_REQUIRED ACTION_
Nothing but the lines from the top of the data to the line holding "componentes de interface do Compose que mudam" should be printed, word for word and both ends included; leave the pictures out.
═══ DATA SUPPLIED
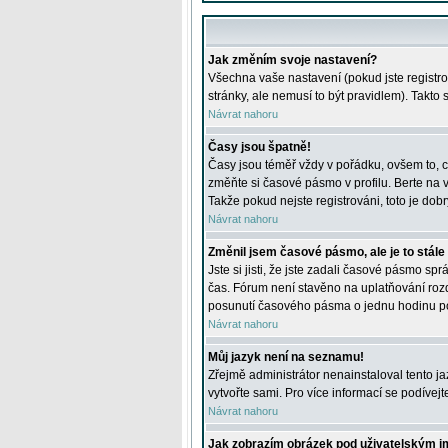
Jak změním svoje nastavení?
Všechna vaše nastavení (pokud jste registro
stránky, ale nemusí to být pravidlem). Takto
Návrat nahoru
Časy jsou špatně!
Časy jsou téměř vždy v pořádku, ovšem to, c
změňte si časové pásmo v profilu. Berte na
Takže pokud nejste registrováni, toto je dobr
Návrat nahoru
Změnil jsem časové pásmo, ale je to stále
Jste si jisti, že jste zadali časové pásmo sp
čas. Fórum není stavěno na uplatňování roz
posunutí časového pásma o jednu hodinu po 
Návrat nahoru
Můj jazyk není na seznamu!
Zřejmě administrátor nenainstaloval tento jaz
vytvořte sami. Pro více informací se podívej
Návrat nahoru
Jak zobrazím obrázek pod uživatelským 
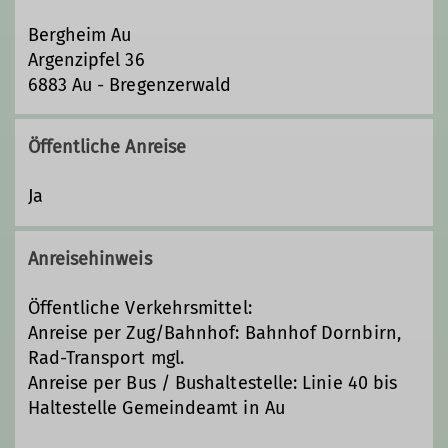
Bergheim Au
Argenzipfel 36
6883 Au - Bregenzerwald
Öffentliche Anreise
Ja
Anreisehinweis
Öffentliche Verkehrsmittel:
Anreise per Zug/Bahnhof: Bahnhof Dornbirn,
Rad-Transport mgl.
Anreise per Bus / Bushaltestelle: Linie 40 bis
Haltestelle Gemeindeamt in Au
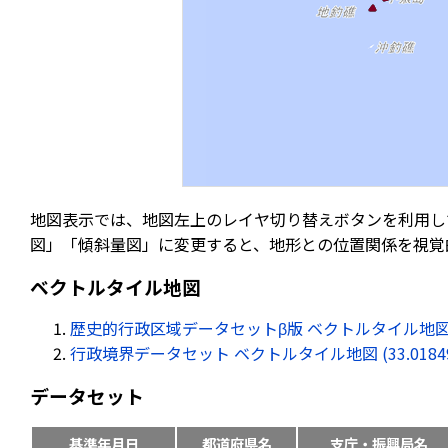
地図表示では、地図左上のレイヤ切り替えボタンを利用し
図」「傾斜量図」に変更すると、地形との位置関係を視覚
ベクトルタイル地図
歴史的行政区域データセットβ版 ベクトルタイル地図 (33.01
行政境界データセット ベクトルタイル地図 (33.018494, 
データセット
基準年月日
都道府県名
支庁・振興局名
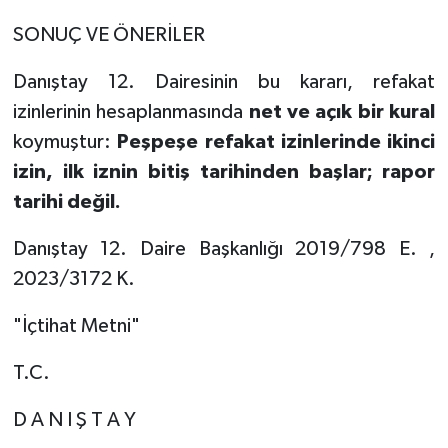
SONUÇ VE ÖNERİLER
Danıştay 12. Dairesinin bu kararı, refakat
izinlerinin hesaplanmasında
net ve açık bir kural
koymuştur:
Peşpeşe refakat izinlerinde ikinci
izin, ilk iznin bitiş tarihinden başlar; rapor
tarihi değil.
Danıştay 12. Daire Başkanlığı 2019/798 E. ,
2023/3172 K.
"İçtihat Metni"
T.C.
D A N I Ş T A Y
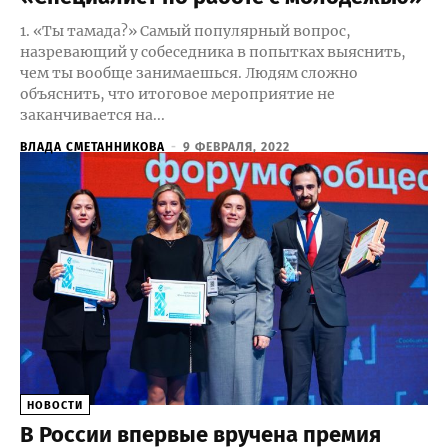
1. «Ты тамада?» Самый популярный вопрос,
назревающий у собеседника в попытках выяснить,
чем ты вообще занимаешься. Людям сложно
объяснить, что итоговое мероприятие не
заканчивается на...
ВЛАДА СМЕТАННИКОВА
-
9 ФЕВРАЛЯ, 2022
НОВОСТИ
В России впервые вручена премия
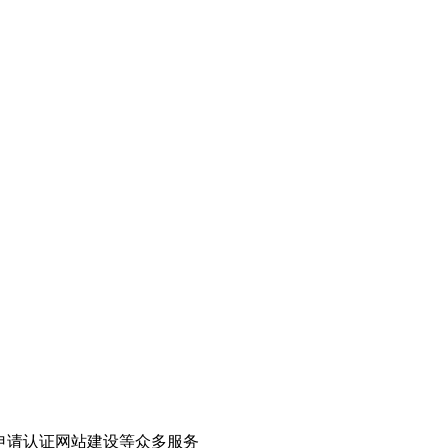
申请认证网站建设等众多服务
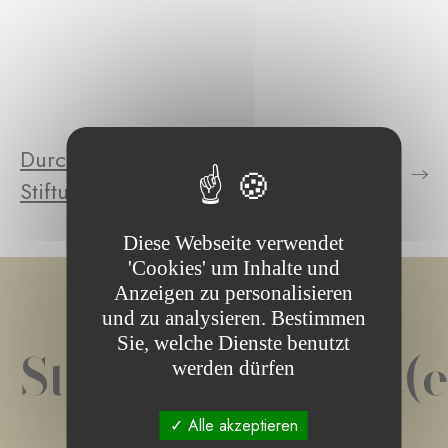
Durchsuchen Sie die Projekte der
Stiftung
Diese Webseite verwendet
'Cookies' um Inhalte und
Anzeigen zu personalisieren
und zu analysieren. Bestimmen
Sie, welche Dienste benutzt
Stiftungsprojekt(e
werden dürfen
Alle akzeptieren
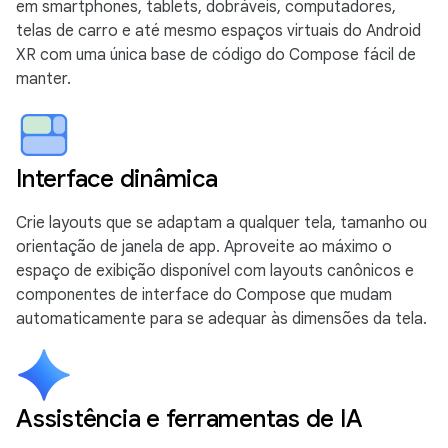
em smartphones, tablets, dobráveis, computadores,
telas de carro e até mesmo espaços virtuais do Android
XR com uma única base de código do Compose fácil de
manter.
Interface dinâmica
Crie layouts que se adaptam a qualquer tela, tamanho ou
orientação de janela de app. Aproveite ao máximo o
espaço de exibição disponível com layouts canônicos e
componentes de interface do Compose que mudam
automaticamente para se adequar às dimensões da tela.
Assistência e ferramentas de IA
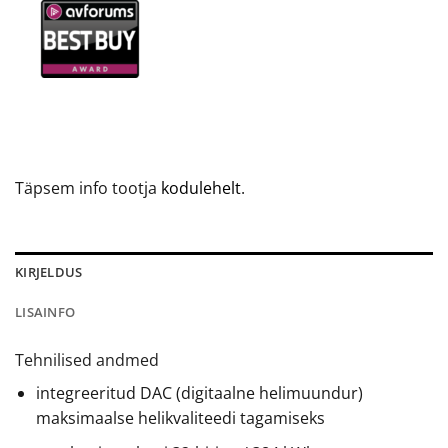
Täpsem info tootja
kodulehelt
.
KIRJELDUS
LISAINFO
Tehnilised andmed
integreeritud DAC (digitaalne helimuundur)
maksimaalse helikvaliteedi tagamiseks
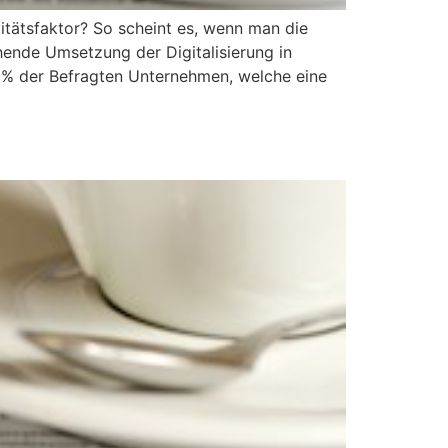
vitätsfaktor? So scheint es, wenn man die
hende Umsetzung der Digitalisierung in
63% der Befragten Unternehmen, welche eine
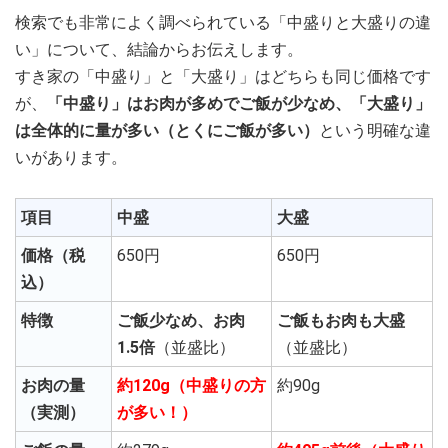
検索でも非常によく調べられている「中盛りと大盛りの違
い」について、結論からお伝えします。
すき家の「中盛り」と「大盛り」はどちらも同じ価格です
が、
「中盛り」はお肉が多めでご飯が少なめ、「大盛り」
は全体的に量が多い（とくにご飯が多い）
という明確な違
いがあります。
項目
中盛
大盛
価格（税
650円
650円
込）
特徴
ご飯少なめ、お肉
ご飯もお肉も大盛
1.5倍
（並盛比）
（並盛比）
お肉の量
約120g（中盛りの方
約90g
（実測）
が多い！）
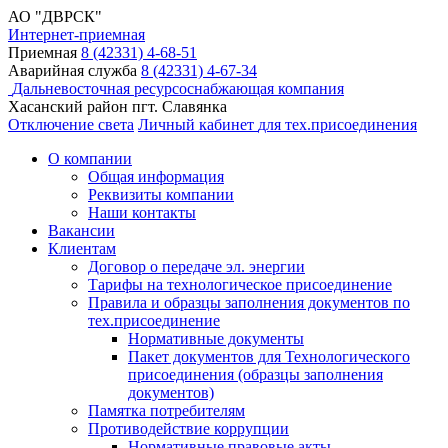
АО "ДВРСК"
Интернет-приемная
Приемная
8 (42331) 4-68-51
Аварийная служба
8 (42331) 4-67-34
Дальневосточная ресурсоснабжающая компания
Хасанский район пгт. Славянка
Отключение света
Личный кабинет
для тех.присоединения
О компании
Общая информация
Реквизиты компании
Наши контакты
Вакансии
Клиентам
Договор о передаче эл. энергии
Тарифы на технологическое присоединение
Правила и образцы заполнения документов по
тех.присоединение
Нормативные документы
Пакет документов для Технологического
присоединения (образцы заполнения
документов)
Памятка потребителям
Противодействие коррупции
Нормативные правовые акты,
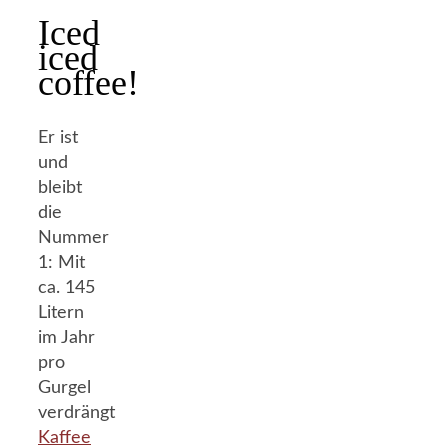
Iced
iced
coffee!
Er ist
und
bleibt
die
Nummer
1: Mit
ca. 145
Litern
im Jahr
pro
Gurgel
verdrängt
Kaffee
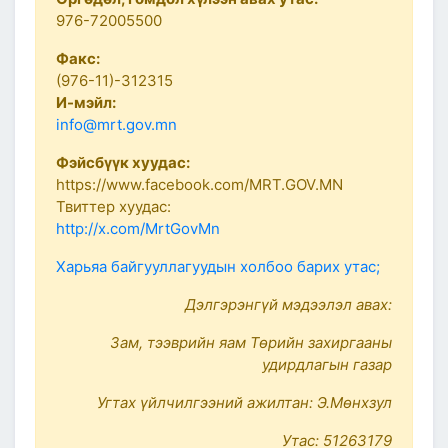
976-72005500
Факс:
(976-11)-312315
И-мэйл:
info@mrt.gov.mn
Фэйсбүүк хуудас:
https://www.facebook.com/MRT.GOV.MN
Твиттер хуудас:
http://x.com/MrtGovMn
Харьяа байгууллагуудын холбоо барих утас;
Дэлгэрэнгүй мэдээлэл авах:
Зам, тээврийн яам Төрийн захиргааны
удирдлагын газар
Угтах үйлчилгээний ажилтан: Э.Мөнхзул
Утас: 51263179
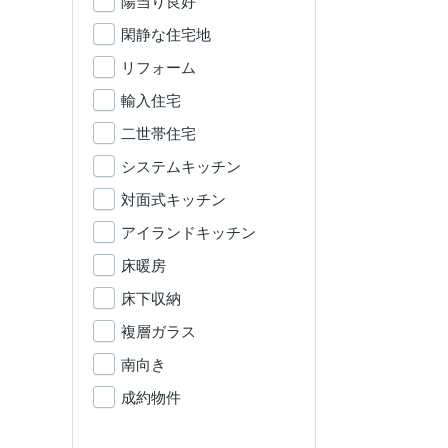
陽当り良好
閑静な住宅地
リフォーム
輸入住宅
二世帯住宅
システムキッチン
対面式キッチン
アイランドキッチン
床暖房
床下収納
複層ガラス
南向き
成約物件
══════
_SOLVED PROBLEM_
Jak změním svoje nastavení?
Všechna vaše nastavení (pokud jste registro
stránky, ale nemusí to být pravidlem). Takto
Návrat nahoru
Časy jsou špatně!
Časy jsou téměř vždy v pořádku, ovšem to, c
změňte si časové pásmo v profilu. Berte na
Takže pokud nejste registrováni, toto je dobr
Návrat nahoru
Změnil jsem časové pásmo, ale je to stále
Jste si jisti, že jste zadali časové pásmo sp
čas. Fórum není stavěno na uplatňování roz
posunutí časového pásma o jednu hodinu po 
Návrat nahoru
Můj jazyk není na seznamu!
Zřejmě administrátor nenainstaloval tento jaz
vytvořte sami. Pro více informací se podívej
Návrat nahoru
Jak zobrazím obrázek pod uživatelským 
Bergheim Au
Argenzipfel 36
6883 Au - Bregenzerwald
Öffentliche Anreise
Ja
Anreisehinweis
Öffentliche Verkehrsmittel:
Anreise per Zug/Bahnhof: Bahnhof Dornbirn,
Rad-Transport mgl.
Anreise per Bus / Bushaltestelle: Linie 40 bis
Haltestelle Gemeindeamt in Au
地図表示では、地図左上のレイヤ切り替えボタンを利用し
図」「傾斜量図」に変更すると、地形との位置関係を視覚
ベクトルタイル地図
歴史的行政区域データセットβ版 ベクトルタイル地図 (33.01
行政境界データセット ベクトルタイル地図 (33.018494, 
データセット
基準年月日
都道府県名
支庁・振興局名
SONUÇ VE ÖNERİLER
Danıştay 12. Dairesinin bu kararı, refakat
izinlerinin hesaplanmasında
net ve açık bir kural
koymuştur:
Peşpeşe refakat izinlerinde ikinci
izin, ilk iznin bitiş tarihinden başlar; rapor
tarihi değil.
Danıştay 12. Daire Başkanlığı 2019/798 E. ,
2023/3172 K.
"İçtihat Metni"
T.C.
D A N I Ş T A Y
1. «Ты тамада?» Самый популярный вопрос,
назревающий у собеседника в попытках выяснить,
чем ты вообще занимаешься. Людям сложно
объяснить, что итоговое мероприятие не
заканчивается на...
ВЛАДА СМЕТАННИКОВА
-
9 ФЕВРАЛЯ, 2022
НОВОСТИ
В России впервые вручена премия
申请认证网站建设等众多服务
Durchsuchen Sie die Projekte der
Stiftung
Diese Webseite verwendet
'Cookies' um Inhalte und
Anzeigen zu personalisieren
und zu analysieren. Bestimmen
Sie, welche Dienste benutzt
Stiftungsprojekt(e
werden dürfen
Alle akzeptieren
em smartphones, tablets, dobráveis, computadores,
telas de carro e até mesmo espaços virtuais do Android
XR com uma única base de código do Compose fácil de
manter.
Interface dinâmica
Crie layouts que se adaptam a qualquer tela, tamanho ou
orientação de janela de app. Aproveite ao máximo o
espaço de exibição disponível com layouts canônicos e
componentes de interface do Compose que mudam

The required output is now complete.